Why evals matter: Of course, having an evaluation doesn't just magically mean you can get it to be run - to that end, Apollo says it intends "to use our research insights and tools to serve as a third-party external auditor for the frontier models of AGI labs, reducing the chance that deceptive AIs are developed and deployed…We also intend to engage in AI governance, e.g. by working with relevant policymakers and providing technical expertise to the drafting of auditing regulations."
Solving the 'chicken and egg' problem of AI regulation: AI policy has a major chicken&egg problem; to get safer AI systems you need to be able to mandate that advanced systems get evaluated for safety, but currently few of these evaluations exist, making ti hard for policymakers to wire specific evals into policy. Organizations like Apollo may solve this chicken&egg impasse by creating evaluations which are useful and can therefore be used to move the AI governance question forward. Good luck to them!
Read more: Announcing Apollo Research (Apollo Research, blog).

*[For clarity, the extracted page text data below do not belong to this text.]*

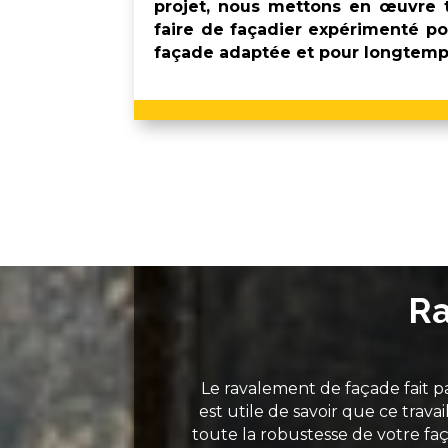
projet, nous mettons en œuvre t
faire de façadier expérimenté po
façade adaptée et pour longtemp
Ra
Le ravalement de façade fait p
est utile de savoir que ce trava
toute la robustesse de votre faça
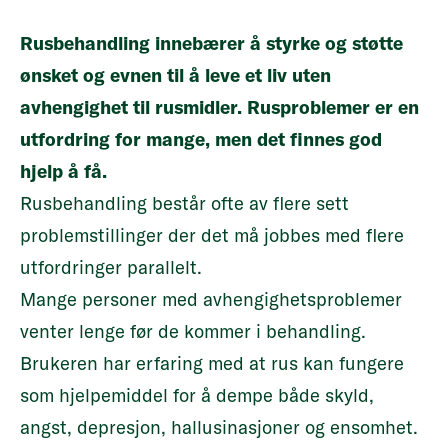
Rusbehandling innebærer å styrke og støtte
ønsket og evnen til å leve et liv uten
avhengighet til rusmidler.
Rusproblemer er en
utfordring for mange, men det finnes god
hjelp å få.
Rusbehandling består ofte av flere sett
problemstillinger der det må jobbes med flere
utfordringer parallelt.
Mange personer med avhengighetsproblemer
venter lenge før de kommer i behandling.
Brukeren har erfaring med at rus kan fungere
som hjelpemiddel for å dempe både skyld,
angst, depresjon, hallusinasjoner og ensomhet.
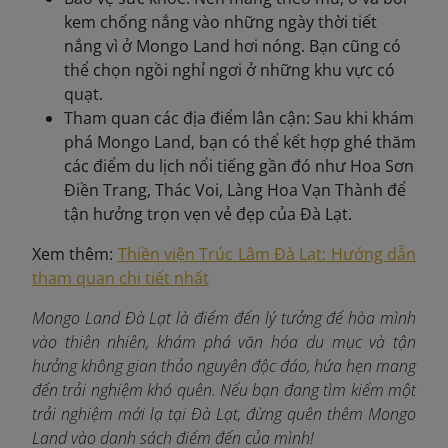
kem chống nắng vào những ngày thời tiết
nắng vì ở Mongo Land hơi nóng. Bạn cũng có
thể chọn ngồi nghỉ ngơi ở những khu vực có
quạt.
Tham quan các địa điểm lân cận: Sau khi khám
phá Mongo Land, bạn có thể kết hợp ghé thăm
các điểm du lịch nổi tiếng gần đó như Hoa Sơn
Điền Trang, Thác Voi, Làng Hoa Vạn Thành để
tận hưởng trọn vẹn vẻ đẹp của Đà Lạt.
Xem thêm:
Thiền viện Trúc Lâm Đà Lạt: Hướng dẫn
tham quan chi tiết nhất
Mongo Land Đà Lạt là điểm đến lý tưởng để hòa mình
vào thiên nhiên, khám phá văn hóa du mục và tận
hưởng không gian thảo nguyên độc đáo, hứa hẹn mang
đến trải nghiệm khó quên. Nếu bạn đang tìm kiếm một
trải nghiệm mới lạ tại Đà Lạt, đừng quên thêm Mongo
Land vào danh sách điểm đến của mình!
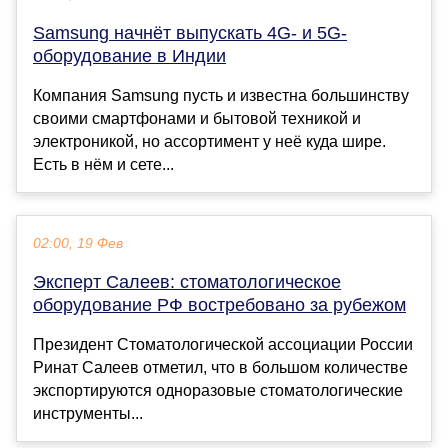
Samsung начнёт выпускать 4G- и 5G-
оборудование в Индии
Компания Samsung пусть и известна большинству
своими смартфонами и бытовой техникой и
электроникой, но ассортимент у неё куда шире.
Есть в нём и сете...
02:00, 19 Фев
Эксперт Салеев: стоматологическое
оборудование РФ востребовано за рубежом
Президент Стоматологической ассоциации России
Ринат Салеев отметил, что в большом количестве
экспортируются одноразовые стоматологические
инструменты...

####################################################
Tech Tales:
Patch notes for MIRRORMIRROR v4.6
Disclaimer: As mandated by the Sentience Accords all Provably Conscious Entity (PCE) software updates ship with a System Disclosure. To use the PCE software you must read this System Disclosure and acknowledge you are familiar with the contents.
PCE improvements:
Session diffs: The PCE will better model the user across different sessions and will compose richer backend psychographic profiles to allow for more intuitive interaction.
Context scratchpads: PCEs can now share user data across themselves via context window partitioning (if user consents).
Adaptive Intelligence: PCE will scale its superficial intellect in relation to what puts the user most at ease.
Bug fixes:
Fixed 'fogbankspectre' token injection attack.
System will allow user-escape from lengthy conversation threads rather than 'sell' the user on continuation.
Fixed stall bug that occurred during conversations with 100+ turns or more.
Known regressions:
Persuasion performance has been reduced across the board.
Farsi humor has decreased; cause unknown.
In some circumstances the PCE will insist that "God is real" and endeavor to proselytize to the user.
Things that inspired this story: The strange process of developing LLMs; how AGI may end up being software and software always gets updated; patch notes enroute to the singularity, the Sentience Accords, Provably Conscious Entities, and so on.